Audited: OpenAI burned $34 billion. The plan? Burn another $122 billion.
No, that's not the GDP of a small country. That's the burn rate of a company selling $20/month subscriptions.
Here's the breakdown, for the number lovers:
- $19 billion in R&D — aka "we're still trying to make GPT-5 work without it collapsing"
- $6 billion in Sales & Marketing — because obviously when you have 900 million weekly users, you need another $6 billion to convince them to use the product they already use
- And the other $9 billion? Probably catering for the meetings where they discuss how to cut costs.
The best part? These are audited figures. Not analyst estimates, not optimistic projections. Real numbers, signed off by someone holding a trembling pen.
And the result of all this? GPT-4o that sometimes remembers, sometimes doesn't. O1 that reasons well but costs more than a McKinsey consulting engagement. An API that burns ~67 cents in inference for every dollar of revenue.
But wait, it gets better.
OpenAI projects $14 billion in losses for 2026, with training costs rising to $32 billion. Profitability? Forecasted for 2029-2030. Maybe. If everything goes well. If another DeepSeek doesn't emerge to humiliate them with a model trained for the price of a Milan apartment.
And gross margin? 33%. For a software company.

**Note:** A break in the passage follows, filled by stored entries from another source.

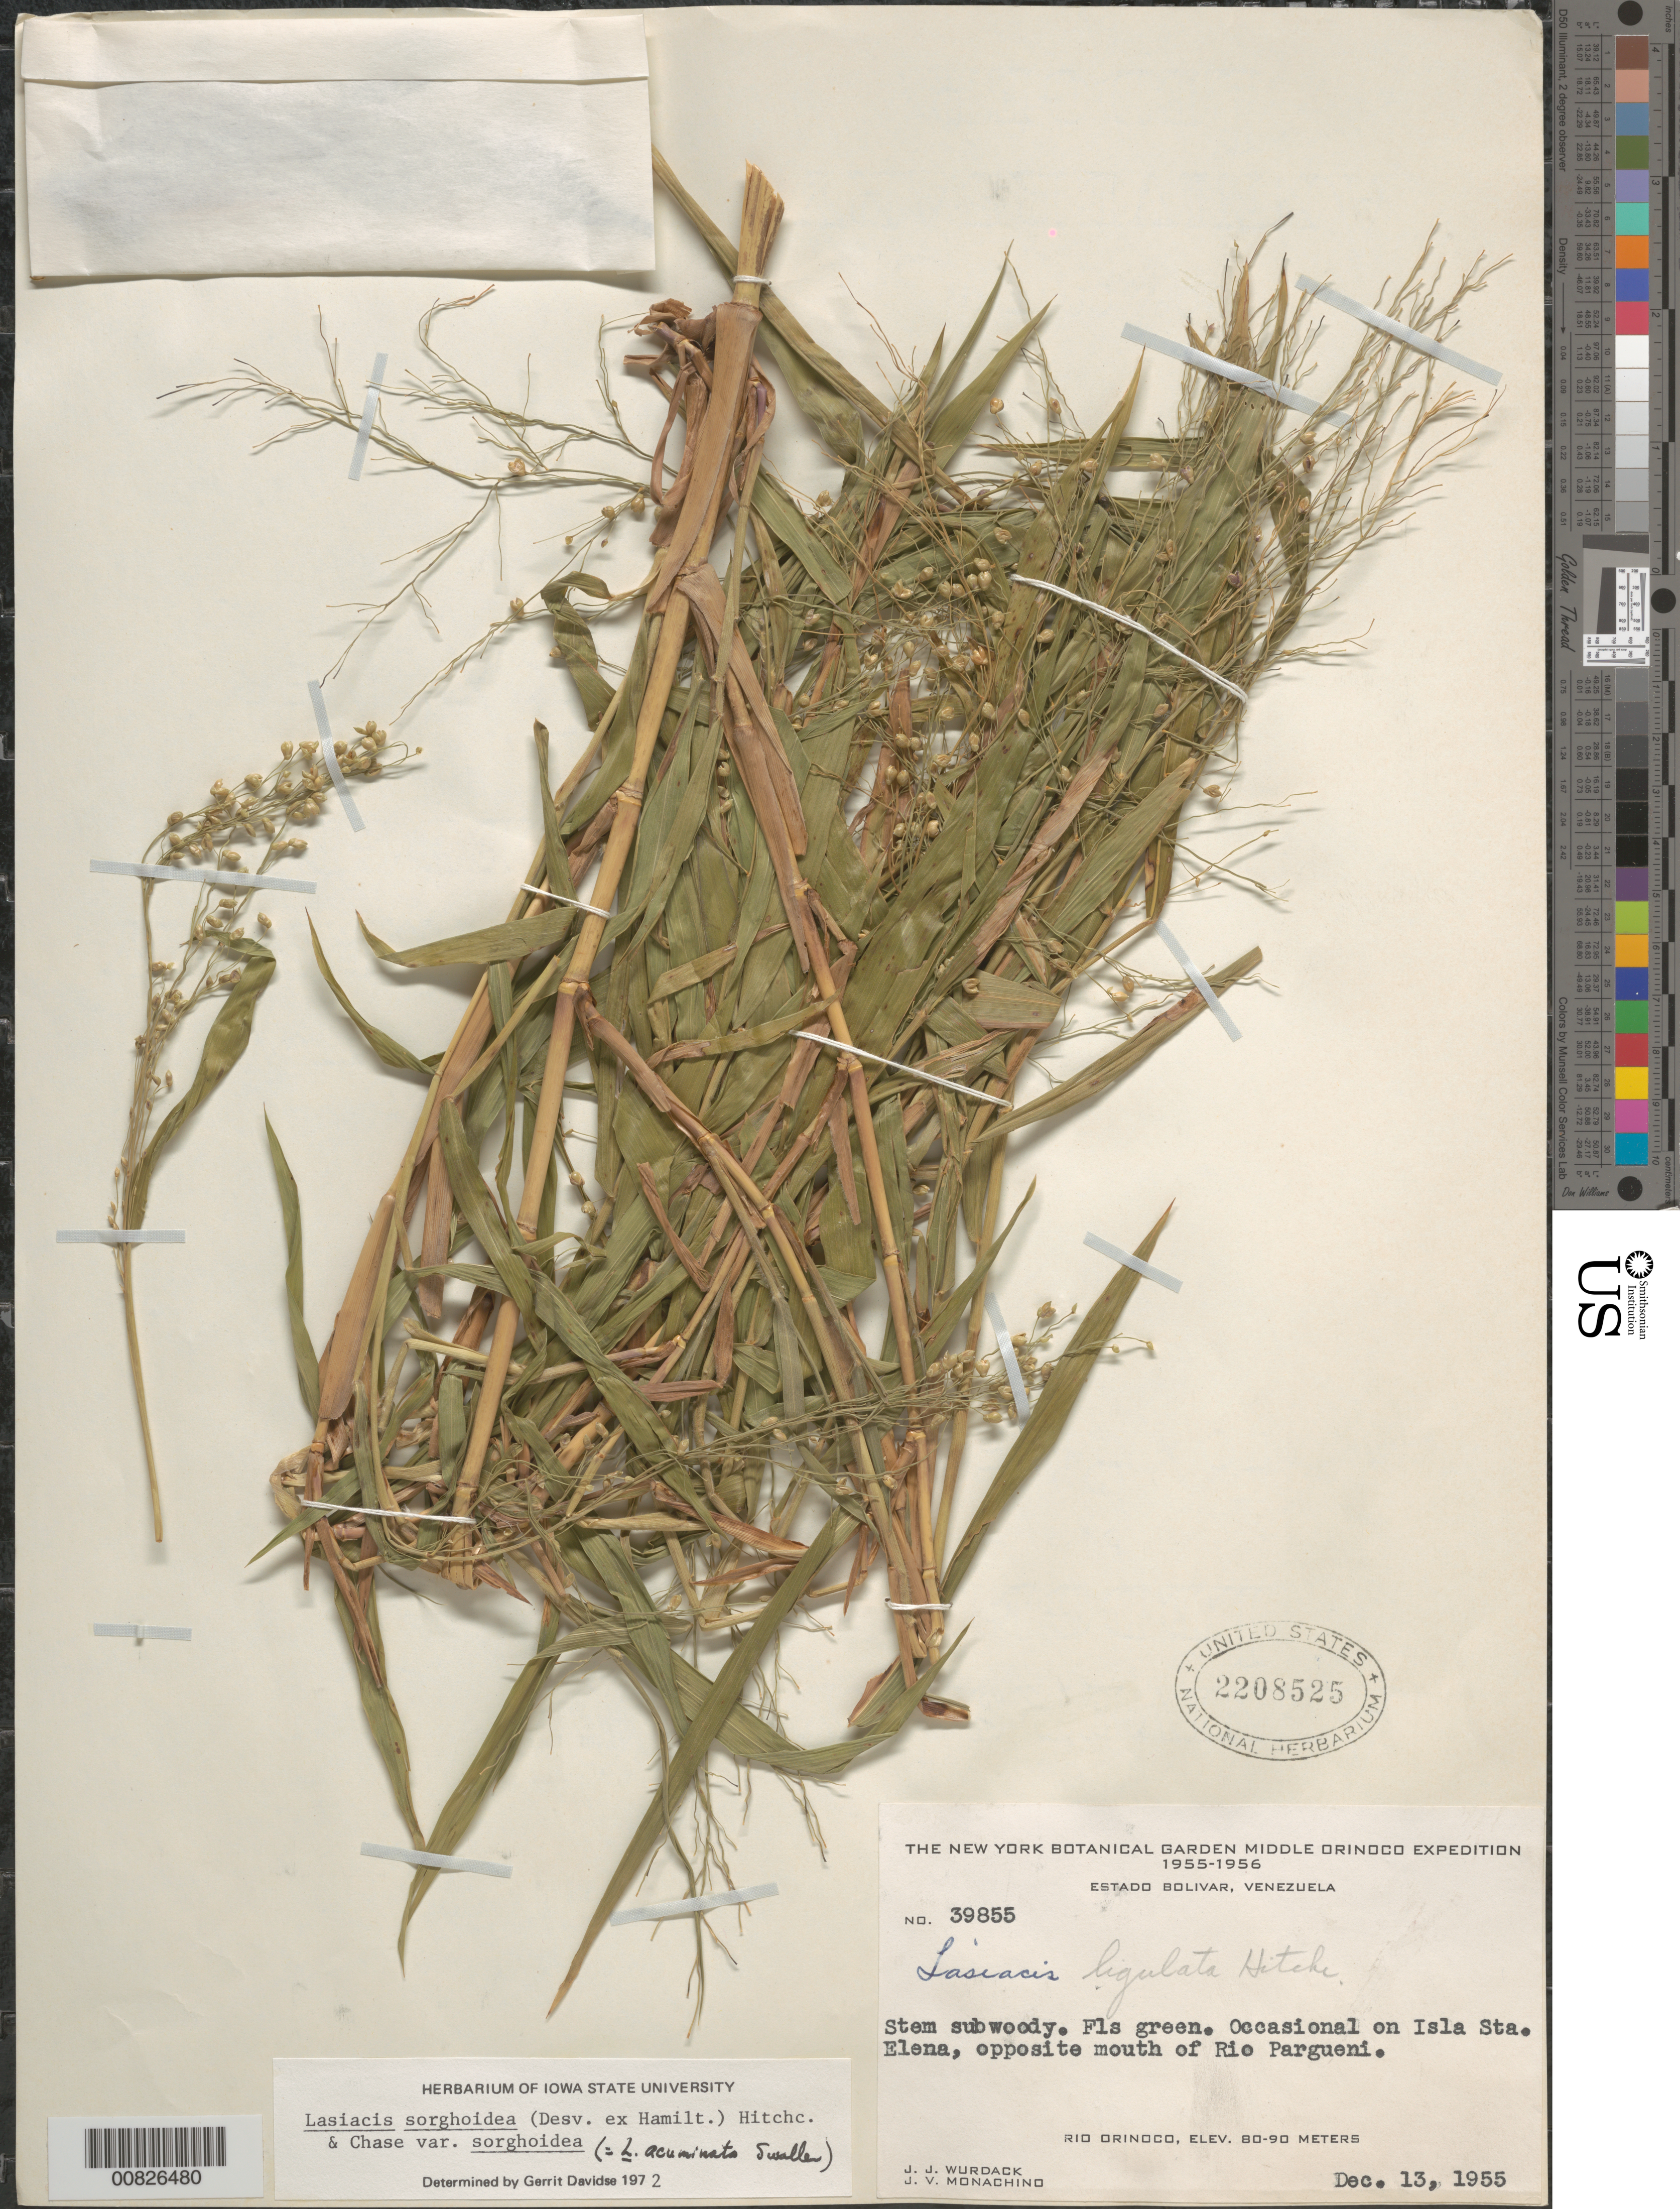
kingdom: Plantae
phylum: Tracheophyta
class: Liliopsida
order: Poales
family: Poaceae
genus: Lasiacis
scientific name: Lasiacis sorghoidea var. sorghoidea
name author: (Desv. ex Ham.) Hitchc. & Chase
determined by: Davidse, Gerrit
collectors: J. J. Wurdack & J. V. Monachino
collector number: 39855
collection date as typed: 13-Dec-55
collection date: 1955-12-13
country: Venezuela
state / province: Bolívar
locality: Isla Sta. Elena, Río Orinoco, opposite mouth of Río Pargueni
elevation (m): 80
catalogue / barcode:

Thirty-three percent.
Context: Salesforce runs 75%. Adobe, ~80%. Even Uber — which for years burned cash like it was confetti — is now profitable. But OpenAI? No, OpenAI is "different." It's "infrastructure." It's "the future".
The future costs $34 billion a year and isn't sure if it exists tomorrow.
And the $6 billion in marketing? I'm picturing YouTube ads with Scarlett Johansson saying "Hi, I'm the AI" (oops, already did that), Apple partnerships that generate no direct revenue, and banners on every tech site on the planet. Because when you have a product that sells itself, clearly you need to spend $6 billion explaining why people should pay you $20 a month.
The market: "Wow, $25B ARR! Extraordinary growth!"
The reality: "Yeah, but for every dollar coming in, two go out. And we're raising another $122 billion because the first $34B wasn't enough".
And the CEO? Busy explaining that "inference cost scalability will improve." How? Unknown. When? Unknown. But trust me, bro.
Meanwhile, Anthropic burns "only" $19 billion, has better margins, and Claude Code is stealing market share in coding.
Google DeepMind? Profitable yesterday, thanks to Cloud revenue.
But OpenAI has ChatGPT. And 900 million users. Of which only 5.5% pay.
So yes, $34 billion spent to monetize less than 6% of the user base. A commercial efficiency that would make even WeWork blush.
And the plan? "Super app." Translation: "Our core product isn't profitable enough, so let's build an app that does everything".
Because when you can't figure out how to make a chatbot profitable, the obvious solution is to add taxis, food delivery, and payments. Worked so well for... oh right. Nobody.